The 2019 Q2 WEEE collection figures published by the Environment Agency this month illustrate that Q2 recycling is down by almost 1,800 tonnes compared to Q1. This means it is increasingly possible that the UK could fail to achieve the recycling target for the third year in a row.
This year the overall target is more than 550,500 tonnes, a significant increase of 13,463 tonnes when compared to the 2018 target. At the halfway point of the year the UK has only achieved 45% of this annual target for collected WEEE across all categories, making a 10% shortfall quite likely by the end of the year. This means that some compliance schemes may need to rely on the compliance fee again to ensure they can comply at year end.

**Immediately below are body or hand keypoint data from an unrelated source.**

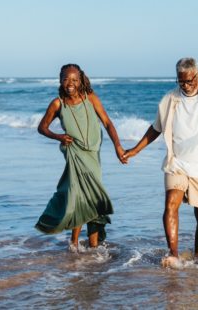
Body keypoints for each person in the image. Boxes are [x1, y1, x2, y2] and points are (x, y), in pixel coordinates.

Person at [122, 58, 198, 265]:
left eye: (191, 81)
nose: (187, 86)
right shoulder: (169, 99)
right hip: (177, 162)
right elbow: (156, 127)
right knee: (171, 202)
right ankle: (173, 254)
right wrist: (136, 149)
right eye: (182, 82)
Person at [35, 64, 127, 251]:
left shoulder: (91, 98)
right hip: (75, 154)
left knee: (93, 197)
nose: (70, 83)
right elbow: (42, 127)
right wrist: (58, 136)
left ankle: (92, 246)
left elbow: (108, 123)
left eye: (74, 79)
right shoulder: (58, 104)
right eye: (66, 79)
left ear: (80, 80)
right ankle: (74, 242)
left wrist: (118, 146)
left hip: (93, 154)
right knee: (80, 196)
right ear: (60, 80)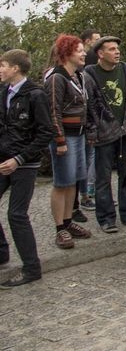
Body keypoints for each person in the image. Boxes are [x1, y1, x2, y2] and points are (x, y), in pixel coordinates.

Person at [0, 49, 53, 288]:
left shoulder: (35, 95)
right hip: (4, 159)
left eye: (3, 65)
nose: (0, 69)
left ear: (16, 68)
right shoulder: (4, 92)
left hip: (24, 162)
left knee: (16, 214)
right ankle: (2, 253)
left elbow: (45, 133)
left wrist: (20, 159)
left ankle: (31, 267)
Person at [84, 36, 126, 233]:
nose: (116, 52)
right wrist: (93, 132)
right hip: (104, 134)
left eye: (117, 48)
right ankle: (106, 218)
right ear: (100, 54)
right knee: (103, 179)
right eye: (111, 49)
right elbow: (89, 107)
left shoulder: (125, 70)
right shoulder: (89, 74)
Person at [44, 35, 93, 249]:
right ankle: (59, 228)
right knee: (62, 182)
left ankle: (68, 221)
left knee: (73, 180)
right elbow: (52, 111)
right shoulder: (57, 78)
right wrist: (60, 140)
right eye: (79, 50)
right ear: (67, 53)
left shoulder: (77, 77)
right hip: (65, 138)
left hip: (79, 134)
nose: (84, 54)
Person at [76, 28, 101, 214]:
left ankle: (89, 192)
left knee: (91, 157)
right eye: (96, 39)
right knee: (86, 158)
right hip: (81, 125)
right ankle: (85, 194)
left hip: (91, 120)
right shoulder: (86, 68)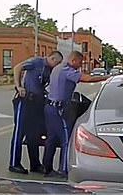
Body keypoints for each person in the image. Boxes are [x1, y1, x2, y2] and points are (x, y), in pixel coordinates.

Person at [42, 51, 109, 179]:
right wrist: (107, 78)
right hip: (59, 109)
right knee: (66, 140)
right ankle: (63, 170)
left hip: (49, 107)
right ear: (73, 60)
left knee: (51, 139)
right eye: (79, 62)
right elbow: (86, 78)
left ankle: (47, 168)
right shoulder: (67, 70)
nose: (80, 65)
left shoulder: (57, 68)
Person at [8, 51, 63, 175]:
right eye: (57, 62)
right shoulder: (36, 62)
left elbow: (41, 84)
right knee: (19, 132)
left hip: (38, 102)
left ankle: (35, 164)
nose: (57, 65)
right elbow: (18, 67)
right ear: (52, 58)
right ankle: (14, 163)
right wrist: (19, 86)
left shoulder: (49, 70)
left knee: (34, 134)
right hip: (25, 99)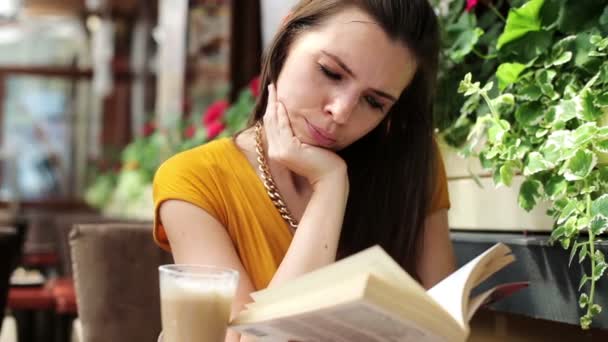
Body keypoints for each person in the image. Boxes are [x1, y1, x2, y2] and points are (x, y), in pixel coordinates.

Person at [153, 0, 456, 341]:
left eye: (373, 102)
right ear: (285, 42)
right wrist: (329, 186)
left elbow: (444, 330)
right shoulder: (195, 180)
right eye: (330, 72)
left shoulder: (410, 167)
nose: (341, 112)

Despite the shortfall we are seeing an improvement on last year, when we witnessed a shortfall of nearly 25% against a lower target. Clearly this improvement is not enough to meet the 2019 targets, however.
As the table illustrates, well performing categories from Q1 continue to perform well in Q2 with Category 1 (Large Household Appliances), Category 3 (IT and Telecomms) and Category 4 (Consumer equipment) all within 5% of their target. Category 2 (Small Household Appliances) looks riskiest as it is only a third of the way to the target at the halfway point of the year.
Schemes may well be asking whether the compliance fee that many were forced to reply upon last year is making enough impact to improve collections and infrastructure. It is also worth noting that the Environmental Audit Committee published the submissions they received as part of their recent WEEE inquiry.
This feedback suggested that many changes are required to really get the system working for manufacturers, retailers, local authorities, treatments facilities and, most importantly, citizens. The important thing now is to ensure those changes happen.